■ **WORK TASK**
Please repeat the lines of the listing word for word, starting at the line that contains "Returns & Refunds Policy" and ending at the line that contains "The Equalizers", with both of those lines included.

[DATA Boundary: Start]

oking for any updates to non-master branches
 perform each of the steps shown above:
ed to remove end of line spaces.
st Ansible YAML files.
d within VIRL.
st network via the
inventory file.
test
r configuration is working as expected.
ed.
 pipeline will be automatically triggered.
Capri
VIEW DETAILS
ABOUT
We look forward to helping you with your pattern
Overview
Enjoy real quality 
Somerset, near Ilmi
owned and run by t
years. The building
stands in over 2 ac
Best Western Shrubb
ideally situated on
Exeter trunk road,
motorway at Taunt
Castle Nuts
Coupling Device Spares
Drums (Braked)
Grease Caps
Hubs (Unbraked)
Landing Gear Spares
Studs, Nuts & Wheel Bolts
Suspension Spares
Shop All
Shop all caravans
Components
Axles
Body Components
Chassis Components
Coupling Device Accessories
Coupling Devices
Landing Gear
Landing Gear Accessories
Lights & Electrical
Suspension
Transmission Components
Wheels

[DATA Boundary: End]
[DATA Boundary: Start]

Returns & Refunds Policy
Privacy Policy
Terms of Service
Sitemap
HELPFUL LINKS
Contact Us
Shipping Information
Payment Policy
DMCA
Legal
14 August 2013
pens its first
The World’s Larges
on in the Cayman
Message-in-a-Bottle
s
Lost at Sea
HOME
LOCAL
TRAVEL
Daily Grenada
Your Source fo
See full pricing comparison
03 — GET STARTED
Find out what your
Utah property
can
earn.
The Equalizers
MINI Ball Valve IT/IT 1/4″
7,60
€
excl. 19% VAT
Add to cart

[DATA Boundary: End]
[DATA Boundary: Start]

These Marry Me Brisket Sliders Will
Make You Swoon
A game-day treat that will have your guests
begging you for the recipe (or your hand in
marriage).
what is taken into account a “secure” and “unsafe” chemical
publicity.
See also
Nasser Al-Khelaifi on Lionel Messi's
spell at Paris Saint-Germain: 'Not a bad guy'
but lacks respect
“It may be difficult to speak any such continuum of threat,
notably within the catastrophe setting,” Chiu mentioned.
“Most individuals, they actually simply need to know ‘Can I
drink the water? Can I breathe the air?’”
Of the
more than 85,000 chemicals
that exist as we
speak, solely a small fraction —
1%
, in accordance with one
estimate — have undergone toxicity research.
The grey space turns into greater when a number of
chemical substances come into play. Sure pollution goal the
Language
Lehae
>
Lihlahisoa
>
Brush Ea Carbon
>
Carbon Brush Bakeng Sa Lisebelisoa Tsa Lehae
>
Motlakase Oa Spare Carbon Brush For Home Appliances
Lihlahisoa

[DATA Boundary: End]

■ **RESULT OF THE TASK**
Returns & Refunds Policy
Privacy Policy
Terms of Service
Sitemap
HELPFUL LINKS
Contact Us
Shipping Information
Payment Policy
DMCA
Legal
14 August 2013
pens its first
The World’s Larges
on in the Cayman
Message-in-a-Bottle
s
Lost at Sea
HOME
LOCAL
TRAVEL
Daily Grenada
Your Source fo
See full pricing comparison
03 — GET STARTED
Find out what your
Utah property
can
earn.
The Equalizers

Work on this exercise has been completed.